掲載本文:
★ ★ ★

今回は、「D2C」事例の代表的な戦略として、「ストーリーを売る」というテーマを取り上げます。
「D2C」を取り上げた前回記事では、「一品」に絞り込んで、あるいは、「超ニッチ」に絞り込んで、一点突破する戦略を紹介しました。
今回は、「D2C」のもう一つの柱ともいえる、ビジョンや思想、ストーリーを前面に押し出して、あるいは、ストーリー自体を売る作戦を紹介します。
「ストーリーを売る」ために、メディアが必要
ビジョンや思想、ストーリー、世界観、ライフスタイルなどを表現するためには、メディア(媒体)が必要です。
「D2C」でよく使われるメディアには次のようなものがあります。
Webサイト
企業やブランドのWebサイトには、ビジョンやコンセプトを表現している他に、たいていの場合、EC、つまり、その場で買う機能があります。
特に、「D2C」事業の初期段階では、「そこでしか買えない」状態になっています。Amazonなど大規模モールのようなところで売っているケースはほとんどありません。
SNS
Twitter、Facebook、Instagram、日本ではLINEなどが多用されます。最近は、YouTubeもSNSのくくりに入れられることが多いです。
雑誌
ネットだけでモノを売っている企業が、紙媒体を作ることもあります。
本屋に行ってみると、ファッション系など中心に雑誌はまだ生き残っているので、ネットやスマホにはできない独自の表現力と媒体力、魅力があるのでしょう。
ブログ記事
国内では「note」など、SNS的な拡散をやってくれるサービスがよく使われます。
クラファン(クラウドファウンディング・サイト)
クラウドファウンディングの手法は、動画で世界観をアピールすることがメインになっていることも多く、「D2C」との相性はピッタリです。
お店(リアル店舗)
従来の小売りなら最重要拠点になるはずのお店・店舗でさえも、「D2C」のなかではメディア・媒体の一つです。
ストーリーやライススタイルを表現する場なので、その場で買える必要はありません。商品によっては、製品を実体験することが重要な場合があるので、試用や試着ができる場所としても使われます。
この影響か、最近は、「その場で買えないお店」のような業態も増えてきました。
コミュニティーを運営
「D2C」企業は、そのストーリーや世界観に共感する人が集まるコミュニティを運営することもあります。
つまり、企業やブランド、商品の「熱烈ファン」を作っていくわけです。
ファン作りをするマーケティング自体は新しくない
この手法自体は、新しくありません。
従来は「ロイヤル・カスタマー戦略」「ロイヤリティ・マーケティング」などと呼ばれていました。
ただ、従来は、ブランドありき・商品ありき、でその販売戦略として作られていましたが、「D2C」ではストーリーが先、モノは後(あと)になっていて、話しの順序が反対です。
メディアは、SNSのほか、あらゆるコミュニケーション・ツールを利用可
SNSの仕組みがフル活用されることは言うまでもありません。

★ ★ ★

提供資料:

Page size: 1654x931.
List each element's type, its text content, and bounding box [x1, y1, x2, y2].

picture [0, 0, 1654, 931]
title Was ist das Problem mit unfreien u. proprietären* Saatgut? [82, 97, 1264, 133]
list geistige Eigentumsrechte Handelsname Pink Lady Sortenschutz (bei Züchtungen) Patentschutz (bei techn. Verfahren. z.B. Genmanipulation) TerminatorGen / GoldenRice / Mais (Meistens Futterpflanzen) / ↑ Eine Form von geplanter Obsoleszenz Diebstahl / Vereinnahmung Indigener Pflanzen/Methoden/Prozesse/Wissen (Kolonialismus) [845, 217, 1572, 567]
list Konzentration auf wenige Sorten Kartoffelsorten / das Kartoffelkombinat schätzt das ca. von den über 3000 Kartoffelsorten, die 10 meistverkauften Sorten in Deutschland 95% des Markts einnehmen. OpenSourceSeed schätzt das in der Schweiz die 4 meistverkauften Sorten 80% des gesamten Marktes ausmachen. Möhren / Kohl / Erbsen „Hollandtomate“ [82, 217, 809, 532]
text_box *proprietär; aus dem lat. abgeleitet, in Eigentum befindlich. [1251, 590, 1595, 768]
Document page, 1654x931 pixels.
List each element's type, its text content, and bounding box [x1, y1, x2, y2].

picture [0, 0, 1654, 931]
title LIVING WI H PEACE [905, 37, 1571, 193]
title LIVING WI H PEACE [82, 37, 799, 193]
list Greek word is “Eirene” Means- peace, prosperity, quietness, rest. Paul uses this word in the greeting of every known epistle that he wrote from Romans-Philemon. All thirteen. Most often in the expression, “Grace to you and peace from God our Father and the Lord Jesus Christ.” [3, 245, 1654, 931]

★ ★ ★

課題 1:
D2Cのストーリー戦略を扱う本文で、D2Cでよく使われるメディアとして見出しに挙げられているものをすべて列挙してください。
課題 2:
D2Cのストーリー戦略を扱う本文の最後の文に続けて、その先を書き進めてください。

解答 1:
Webサイト、SNS、雑誌、ブログ記事、クラファン(クラウドファウンディング・サイト)、お店(リアル店舗)

解答 2:
チャットのツール(Slack、など)や、オンラインサロンのようなサービスが利用されることもあります。
演出したいつながりの「濃さ」で、メディア、サービスを使い分けます。この選択肢にまったくこまらない、自由に選べる状態になったのが、現代の物販・「D2C」事業の特徴です。
コミュニティを運営するなかで、製品への意見・フィードバックをもらったり、同意の上でアンケート・データをもらったりすることもあります。このあたり、ロイヤリティ・マーケティングのテクニックが多用されています。
また、「スケール」つまり顧客が何百倍、何千倍に広がっても、受け入れられるかどうか、もメディア選びには大事な観点です。SNS各社や、GAFAなどのサービス、あるいは、「SaaS」と呼ばれる企業のサービスは、この点での心配はほとんどありません。
「D2C」の「メディア」事例
「ストーリーを売る」あるいは「ライフスタイルを売る」事例を紹介します。
事例)Away /ライフスタイルを売る
「Away」は、2015年の創業から2年半で50万個の「スーツケース」を売り上げた、「D2C」大成功事例です。
「一点突破」ポイントは、「スマホ充電機能の付いたスーツケース」でした。
スマホの電池が切れると文字通り死活問題になる若い世代、「ミレニアル世代」の間で大ブレイクしました。「ミレニアル世代」が好む、デザイン、色や形を選び、安めの価格帯を設定しています。
SNSでライフスタイル提案
以前の記事でも、「Away」の「Instagram」アカウントを紹介しました。
規模が大きくなったためか、現在は商品の写真が増えていますが、以前はもっと極端でわかりやすかったので、2年ほど前のインスタのスクリーンショットをお見せします。
スーツケースのアピールではなく、「Away」のスーツケースがある生活、つまり、ライフスタイルを提案することに重点が置かれていることが一発でわかります。
雑誌をつくるネット企業
また、「Away」は雑誌を刊行しています。
Webサイトをみても、「スーツケース」の製造メーカーが作っているとは気が付きません。一番下の「Away」のロゴをみて知っていれば、さりげなく写真にスーツケースが映っていることはわかる、ぐらいの感じです。
内容は、旅をする生活スタイルを伝えていて、一般の旅行雑誌と見分けがつきません。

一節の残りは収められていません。